If you discover a security vulnerability, please open an issue on GitHub.
MarkdownViewer/
├── src/
│ ├── core/ # Cross-platform engine + assets
│ │ ├── Open-Markdown.ps1 # Main PowerShell engine
│ │ ├── script.js # Client-side JavaScript
│ │ ├── style.css # Client-side CSS
│ │ ├── highlight.min.js # Syntax highlighting (highlight.js)
│ │ ├── highlight-theme.css # Highlight.js theme
│ │ └── icons/ # Application icons
│ ├── win/ # Windows-specific files
│ │ ├── MarkdownViewer.psm1 # Shared PowerShell module
│ │ ├── viewmd.vbs # VBScript launcher (ad-hoc)

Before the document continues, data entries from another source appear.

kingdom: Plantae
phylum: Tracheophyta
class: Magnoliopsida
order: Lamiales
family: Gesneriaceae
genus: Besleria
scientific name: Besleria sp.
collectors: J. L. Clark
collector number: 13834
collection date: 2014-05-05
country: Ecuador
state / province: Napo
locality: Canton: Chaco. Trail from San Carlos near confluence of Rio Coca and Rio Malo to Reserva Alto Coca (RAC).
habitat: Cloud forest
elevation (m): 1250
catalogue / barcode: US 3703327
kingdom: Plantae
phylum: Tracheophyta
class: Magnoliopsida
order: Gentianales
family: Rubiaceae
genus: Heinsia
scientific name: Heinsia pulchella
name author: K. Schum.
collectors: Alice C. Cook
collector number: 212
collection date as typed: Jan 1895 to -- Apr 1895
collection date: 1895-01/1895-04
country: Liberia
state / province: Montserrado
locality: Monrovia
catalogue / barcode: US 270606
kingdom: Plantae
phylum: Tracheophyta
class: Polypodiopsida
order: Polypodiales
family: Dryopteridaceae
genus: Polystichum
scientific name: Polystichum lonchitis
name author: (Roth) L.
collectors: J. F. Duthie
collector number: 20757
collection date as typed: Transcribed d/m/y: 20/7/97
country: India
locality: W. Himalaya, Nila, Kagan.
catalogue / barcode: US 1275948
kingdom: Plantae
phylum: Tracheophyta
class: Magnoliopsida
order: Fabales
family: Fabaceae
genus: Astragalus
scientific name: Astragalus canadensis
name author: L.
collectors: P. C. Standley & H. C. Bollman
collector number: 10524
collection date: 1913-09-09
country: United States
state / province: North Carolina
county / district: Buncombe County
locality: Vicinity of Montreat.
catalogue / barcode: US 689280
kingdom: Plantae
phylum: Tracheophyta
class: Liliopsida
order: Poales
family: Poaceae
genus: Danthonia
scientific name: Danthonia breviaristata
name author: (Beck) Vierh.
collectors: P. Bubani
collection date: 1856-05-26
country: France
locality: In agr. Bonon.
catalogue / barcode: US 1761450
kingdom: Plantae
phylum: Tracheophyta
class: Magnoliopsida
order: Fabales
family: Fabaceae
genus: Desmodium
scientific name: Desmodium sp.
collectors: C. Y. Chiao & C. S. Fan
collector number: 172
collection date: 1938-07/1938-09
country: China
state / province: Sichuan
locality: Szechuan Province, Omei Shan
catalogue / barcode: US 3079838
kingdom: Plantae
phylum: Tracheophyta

│ │ └── uninstall.vbs # Silent uninstall helper
│ └── host/ # Windows Host EXE (MSIX)
│ └── MarkdownViewerHost/ # .NET project
├── installers/
│ ├── win-adhoc/ # Per-user ad-hoc installer
│ │ ├── INSTALL.cmd
│ │ ├── UNINSTALL.cmd
│ │ ├── install.ps1
│ │ └── uninstall.ps1
│ └── win-msix/ # MSIX packaging
│ ├── Package/
│ │ ├── AppxManifest.xml
│ │ └── Assets/
│ └── build.ps1
├── tests/
│ ├── MarkdownViewer.Tests.ps1 # PowerShell Pester tests
│ └── MarkdownViewerHost.Tests/# C# xUnit tests
└── dev/
└── docs/ # Development documentation
This project is licensed under the MIT License - see the LICENSE file for details.
This project includes third-party software (highlight.js) under separate licenses - see THIRD-PARTY-LICENSES.md for details.